EXERCISE GOAL → Each entry needs to be reproduced exactly, with none left out.

Saved entries →
>>

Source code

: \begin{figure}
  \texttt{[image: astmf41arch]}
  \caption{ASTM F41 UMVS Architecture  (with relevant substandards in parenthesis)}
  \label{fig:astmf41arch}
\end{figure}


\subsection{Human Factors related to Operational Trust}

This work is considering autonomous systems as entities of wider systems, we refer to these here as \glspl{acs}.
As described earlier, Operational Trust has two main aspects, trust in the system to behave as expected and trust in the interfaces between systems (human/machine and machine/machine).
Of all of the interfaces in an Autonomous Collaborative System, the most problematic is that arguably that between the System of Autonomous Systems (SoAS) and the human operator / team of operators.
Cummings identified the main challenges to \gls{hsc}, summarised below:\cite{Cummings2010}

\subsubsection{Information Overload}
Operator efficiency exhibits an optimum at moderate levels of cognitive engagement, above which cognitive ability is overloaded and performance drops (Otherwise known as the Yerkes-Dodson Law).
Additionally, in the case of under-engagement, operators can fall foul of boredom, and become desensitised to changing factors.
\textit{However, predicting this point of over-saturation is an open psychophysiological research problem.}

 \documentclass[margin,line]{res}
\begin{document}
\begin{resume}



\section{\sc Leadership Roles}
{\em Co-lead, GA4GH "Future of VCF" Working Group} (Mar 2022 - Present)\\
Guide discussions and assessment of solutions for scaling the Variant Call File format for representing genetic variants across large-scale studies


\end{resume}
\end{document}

<<

OUTPUT FOR THIS TASK →
Source code

: \begin{figure}
  \texttt{[image: astmf41arch]}
  \caption{ASTM F41 UMVS Architecture  (with relevant substandards in parenthesis)}
  \label{fig:astmf41arch}
\end{figure}


\subsection{Human Factors related to Operational Trust}

This work is considering autonomous systems as entities of wider systems, we refer to these here as \glspl{acs}.
As described earlier, Operational Trust has two main aspects, trust in the system to behave as expected and trust in the interfaces between systems (human/machine and machine/machine).
Of all of the interfaces in an Autonomous Collaborative System, the most problematic is that arguably that between the System of Autonomous Systems (SoAS) and the human operator / team of operators.
Cummings identified the main challenges to \gls{hsc}, summarised below:\cite{Cummings2010}

\subsubsection{Information Overload}
Operator efficiency exhibits an optimum at moderate levels of cognitive engagement, above which cognitive ability is overloaded and performance drops (Otherwise known as the Yerkes-Dodson Law).
Additionally, in the case of under-engagement, operators can fall foul of boredom, and become desensitised to changing factors.
\textit{However, predicting this point of over-saturation is an open psychophysiological research problem.}

 \documentclass[margin,line]{res}
\begin{document}
\begin{resume}



\section{\sc Leadership Roles}
{\em Co-lead, GA4GH "Future of VCF" Working Group} (Mar 2022 - Present)\\
Guide discussions and assessment of solutions for scaling the Variant Call File format for representing genetic variants across large-scale studies


\end{resume}
\end{document}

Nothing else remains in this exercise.